GOAL OF THE EXERCISE
Each entry must be duplicated precisely, with nothing left out.

(Recorded data)
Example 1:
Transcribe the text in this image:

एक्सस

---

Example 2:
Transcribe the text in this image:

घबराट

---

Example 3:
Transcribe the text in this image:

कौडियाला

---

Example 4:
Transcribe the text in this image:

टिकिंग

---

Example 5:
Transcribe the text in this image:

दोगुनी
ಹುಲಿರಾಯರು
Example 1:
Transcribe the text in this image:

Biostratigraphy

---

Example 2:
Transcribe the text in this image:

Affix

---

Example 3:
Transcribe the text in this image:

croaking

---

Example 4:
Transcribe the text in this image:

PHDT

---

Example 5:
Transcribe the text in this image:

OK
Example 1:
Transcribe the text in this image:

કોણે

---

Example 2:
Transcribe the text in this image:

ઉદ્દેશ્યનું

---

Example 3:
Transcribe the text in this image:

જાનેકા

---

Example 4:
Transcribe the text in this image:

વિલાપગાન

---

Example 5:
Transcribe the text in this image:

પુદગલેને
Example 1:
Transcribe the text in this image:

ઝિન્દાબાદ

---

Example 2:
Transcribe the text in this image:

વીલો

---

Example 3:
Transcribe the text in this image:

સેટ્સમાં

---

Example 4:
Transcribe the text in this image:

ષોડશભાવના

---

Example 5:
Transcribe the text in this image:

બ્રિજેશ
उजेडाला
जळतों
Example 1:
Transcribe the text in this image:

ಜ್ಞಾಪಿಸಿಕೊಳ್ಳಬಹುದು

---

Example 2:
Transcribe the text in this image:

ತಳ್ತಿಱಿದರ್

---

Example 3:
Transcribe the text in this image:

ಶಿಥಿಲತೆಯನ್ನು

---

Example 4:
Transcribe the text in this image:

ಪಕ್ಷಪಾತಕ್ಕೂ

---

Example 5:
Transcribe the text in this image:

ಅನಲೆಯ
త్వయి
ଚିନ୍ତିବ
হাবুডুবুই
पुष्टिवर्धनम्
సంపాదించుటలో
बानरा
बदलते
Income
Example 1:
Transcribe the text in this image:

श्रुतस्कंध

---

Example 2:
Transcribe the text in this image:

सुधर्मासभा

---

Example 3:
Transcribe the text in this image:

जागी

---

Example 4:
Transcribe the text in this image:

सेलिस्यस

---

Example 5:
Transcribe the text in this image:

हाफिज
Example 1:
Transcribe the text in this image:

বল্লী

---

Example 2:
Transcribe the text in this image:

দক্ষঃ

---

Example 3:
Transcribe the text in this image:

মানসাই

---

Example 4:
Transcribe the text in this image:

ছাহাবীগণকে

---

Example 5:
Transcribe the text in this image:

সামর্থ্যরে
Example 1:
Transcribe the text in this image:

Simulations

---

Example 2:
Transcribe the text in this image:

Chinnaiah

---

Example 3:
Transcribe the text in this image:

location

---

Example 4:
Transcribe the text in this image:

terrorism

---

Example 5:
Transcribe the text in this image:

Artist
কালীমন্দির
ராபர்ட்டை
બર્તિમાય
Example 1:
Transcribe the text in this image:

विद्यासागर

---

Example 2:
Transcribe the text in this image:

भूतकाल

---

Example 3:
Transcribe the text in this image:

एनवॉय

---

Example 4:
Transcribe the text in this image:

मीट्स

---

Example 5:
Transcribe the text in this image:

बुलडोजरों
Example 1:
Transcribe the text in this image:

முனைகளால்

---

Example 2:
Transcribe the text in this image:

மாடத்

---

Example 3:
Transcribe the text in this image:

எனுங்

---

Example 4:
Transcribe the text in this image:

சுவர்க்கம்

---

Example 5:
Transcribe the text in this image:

EXERCISE SOLUTION
Example 1:
Transcribe the text in this image:

एक्सस

---

Example 2:
Transcribe the text in this image:

घबराट

---

Example 3:
Transcribe the text in this image:

कौडियाला

---

Example 4:
Transcribe the text in this image:

टिकिंग

---

Example 5:
Transcribe the text in this image:

दोगुनी
ಹುಲಿರಾಯರು
Example 1:
Transcribe the text in this image:

Biostratigraphy

---

Example 2:
Transcribe the text in this image:

Affix

---

Example 3:
Transcribe the text in this image:

croaking

---

Example 4:
Transcribe the text in this image:

PHDT

---

Example 5:
Transcribe the text in this image:

OK
Example 1:
Transcribe the text in this image:

કોણે

---

Example 2:
Transcribe the text in this image:

ઉદ્દેશ્યનું

---

Example 3:
Transcribe the text in this image:

જાનેકા

---

Example 4:
Transcribe the text in this image:

વિલાપગાન

---

Example 5:
Transcribe the text in this image:

પુદગલેને
Example 1:
Transcribe the text in this image:

ઝિન્દાબાદ

---

Example 2:
Transcribe the text in this image:

વીલો

---

Example 3:
Transcribe the text in this image:

સેટ્સમાં

---

Example 4:
Transcribe the text in this image:

ષોડશભાવના

---

Example 5:
Transcribe the text in this image:

બ્રિજેશ
उजेडाला
जळतों
Example 1:
Transcribe the text in this image:

ಜ್ಞಾಪಿಸಿಕೊಳ್ಳಬಹುದು

---

Example 2:
Transcribe the text in this image:

ತಳ್ತಿಱಿದರ್

---

Example 3:
Transcribe the text in this image:

ಶಿಥಿಲತೆಯನ್ನು

---

Example 4:
Transcribe the text in this image:

ಪಕ್ಷಪಾತಕ್ಕೂ

---

Example 5:
Transcribe the text in this image:

ಅನಲೆಯ
త్వయి
ଚିନ୍ତିବ
হাবুডুবুই
पुष्टिवर्धनम्
సంపాదించుటలో
बानरा
बदलते
Income
Example 1:
Transcribe the text in this image:

श्रुतस्कंध

---

Example 2:
Transcribe the text in this image:

सुधर्मासभा

---

Example 3:
Transcribe the text in this image:

जागी

---

Example 4:
Transcribe the text in this image:

सेलिस्यस

---

Example 5:
Transcribe the text in this image:

हाफिज
Example 1:
Transcribe the text in this image:

বল্লী

---

Example 2:
Transcribe the text in this image:

দক্ষঃ

---

Example 3:
Transcribe the text in this image:

মানসাই

---

Example 4:
Transcribe the text in this image:

ছাহাবীগণকে

---

Example 5:
Transcribe the text in this image:

সামর্থ্যরে
Example 1:
Transcribe the text in this image:

Simulations

---

Example 2:
Transcribe the text in this image:

Chinnaiah

---

Example 3:
Transcribe the text in this image:

location

---

Example 4:
Transcribe the text in this image:

terrorism

---

Example 5:
Transcribe the text in this image:

Artist
কালীমন্দির
ராபர்ட்டை
બર્તિમાય
Example 1:
Transcribe the text in this image:

विद्यासागर

---

Example 2:
Transcribe the text in this image:

भूतकाल

---

Example 3:
Transcribe the text in this image:

एनवॉय

---

Example 4:
Transcribe the text in this image:

मीट्स

---

Example 5:
Transcribe the text in this image:

बुलडोजरों
Example 1:
Transcribe the text in this image:

முனைகளால்

---

Example 2:
Transcribe the text in this image:

மாடத்

---

Example 3:
Transcribe the text in this image:

எனுங்

---

Example 4:
Transcribe the text in this image:

சுவர்க்கம்

---

Example 5:
Transcribe the text in this image:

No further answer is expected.